NIR‐II Light Field Microscopy for Through‐Skull Hemodynamic Volumetric Imaging in Awake Mice

Abstract

Non‐invasive, dynamic monitoring of cerebral blood flow in awake animals is essential to a comprehensive understanding of the hemodynamics associated with natural sensorimotor activities. This requires both high imaging speed and deep tissue penetration for microscopy. Current second near‐infrared window (NIR‐II, 1000–1700 nm) fluorescence microscopy techniques, including multi‐photon microscopy and light‐sheet microscopy, offer greater imaging depth due to low scattering properties, but are still limited by their imaging speed. In contrast, light‐field microscopy (LFM) enables 3D image reconstruction from a single‐shot, facilitating high‐speed volumetric imaging but with limited depth penetration. Here, a NIR‐II light field microscopy (NIR‐II LFM) system is developed for real‐time 3D monitoring of cerebral blood vessels in awake mice, combined with skull‐clearing treatment.
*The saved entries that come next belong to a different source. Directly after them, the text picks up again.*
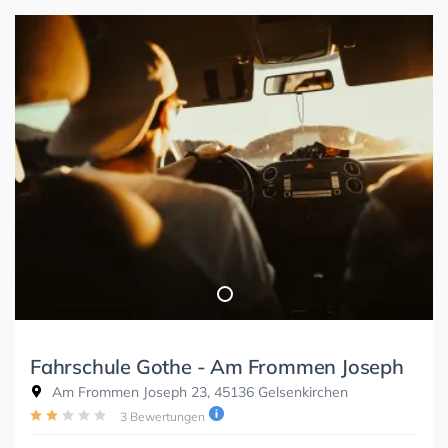
Fahrschule Gothe - Am Frommen Joseph
Am Frommen Joseph 23, 45136 Gelsenkirchen
3 Bewertungen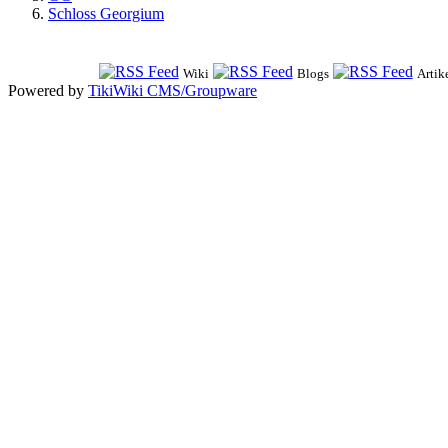
Schloss Georgium
Wiki
Blogs
Artik
Powered by
TikiWiki CMS/Groupware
With high speed and reduced light scattering, the system achieves volumetric vessel imaging, monitors blood flow dynamics, and performs 3D cerebral hemodynamic analysis. Additionally, in an acute pathology model, the system enables real‐time observation of cerebral thrombus formation in the cortex through the skull in awake mice. As a novel optical approach, NIR‐II LFM not only facilitates dynamic 3D imaging of cerebral vasculature in vivo but also demonstrates unique advantages in studying acute vascular pathologies and beyond.